5/06/2012

Principal threatens to report parents of underage Facebookers


A British school principal believes that parents whose children are too young to be on Facebook and other social-networking sites should be reported to child-protection services.


Some might imagine that the mere existence of Facebook promotes a certain infantilism.
However, one school principal thinks that there are so many underage kids on Facebook and other social-networking sites that the parents need to face official consequences.
Paul Woodward, the principal of St. Whites School in the Forest of Dean, England, believes that 60 percent of the kids in his school use social networks. The trouble is that his school caters only to children between the ages of 4 and 11. Facebook's minimum age is 13.
So, as the Daily Mail relates it, he wants to report parents of these kids to child-protection services.
This might seem drastic to some, but Woodward seems convinced that social networking is exposing children to inappropriate material.
Earlier this year, a survey by a company called Minor Monitor suggested that 38 percent of kidson Facebook were under 13.

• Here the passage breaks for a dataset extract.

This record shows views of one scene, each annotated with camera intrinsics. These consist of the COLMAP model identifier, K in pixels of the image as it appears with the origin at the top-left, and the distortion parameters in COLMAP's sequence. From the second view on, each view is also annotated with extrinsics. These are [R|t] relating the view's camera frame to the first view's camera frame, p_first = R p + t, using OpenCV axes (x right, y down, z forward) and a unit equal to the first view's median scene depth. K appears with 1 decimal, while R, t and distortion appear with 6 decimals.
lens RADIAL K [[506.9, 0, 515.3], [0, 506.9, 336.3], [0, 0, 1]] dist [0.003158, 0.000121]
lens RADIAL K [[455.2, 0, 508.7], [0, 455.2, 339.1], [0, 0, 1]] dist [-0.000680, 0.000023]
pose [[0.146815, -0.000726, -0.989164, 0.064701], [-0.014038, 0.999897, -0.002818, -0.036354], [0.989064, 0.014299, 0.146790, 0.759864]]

Facebook itself says that it dismisses 20,000 underage people daily.
He told the Daily Mail that he speaks very strongly to parents of underage Facebookers. He said he tells them: "It's illegal for you to do this, you shouldn't be doing it for your child. You need to close down that account, or I might have to tell the safeguarding people that you are exposing your child to stuff that's not suitable."Still, Woodward seems to have an interesting view of the law.

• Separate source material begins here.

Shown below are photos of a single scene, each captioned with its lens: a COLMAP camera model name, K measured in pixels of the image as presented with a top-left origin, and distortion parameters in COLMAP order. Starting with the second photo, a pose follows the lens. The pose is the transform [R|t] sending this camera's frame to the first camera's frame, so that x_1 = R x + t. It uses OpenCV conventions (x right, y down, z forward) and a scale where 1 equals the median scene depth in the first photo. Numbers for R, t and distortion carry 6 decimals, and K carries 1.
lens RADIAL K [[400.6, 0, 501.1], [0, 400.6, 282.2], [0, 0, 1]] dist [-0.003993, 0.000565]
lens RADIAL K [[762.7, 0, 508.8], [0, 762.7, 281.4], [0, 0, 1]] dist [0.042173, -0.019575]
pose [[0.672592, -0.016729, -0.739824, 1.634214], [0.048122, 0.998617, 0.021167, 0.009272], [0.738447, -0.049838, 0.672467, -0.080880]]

Some might imagine that it is Woodward who is setting a bad example. It is not illegal for, say, a 12-year-old to be on Facebook. It is simply against Facebook's terms of service. One day, perhaps Facebook will write all the world's laws. It doesn't quite yet.
Moreover, he told the Mail that every time he discovers that one of his school's pupils has a Facebook account, he contacts the company to tell someone there. This, again, some might find interesting behavior.
It might well be that being on Facebook brings children into contact with difficult material. But so, surely, does simply being online. Woodward's problem, though, lies in grooming.
He told the Mail: "Children open themselves up to grooming, and then you don't know what sort of content they could get hold of."
I thought, initially, that by "grooming," he simply meant the influence of others. I am grateful to reader Mike Doyle for reminding me that this is the term used in certain parts for people who try to assume false identities to have sex with underage individuals.
While that is surely a danger throughout the Web, it is also surely parents' responsibility to monitor everything their children do. That is the life of a parent, for better or worse. If they allow their kids on Facebook, they have to know at all times what is going on there.
The biggest influence on children are parents. And, if mommy and daddy tend to post images and thoughts from vast parts of their lives on Facebook, might not those kids think this is perfectly normal behavior and want to emulate it?
In turn, might not parents imagine that it's more convenient for everyone if their little Jocasta is on Facebook so that they communicate with each other from, say, different rooms?
Perhaps the simplest thing would be just to have members from child-protection services friend all parents. That way, the path to social harmony and a filth-free environment would be smoothed beyond recognition.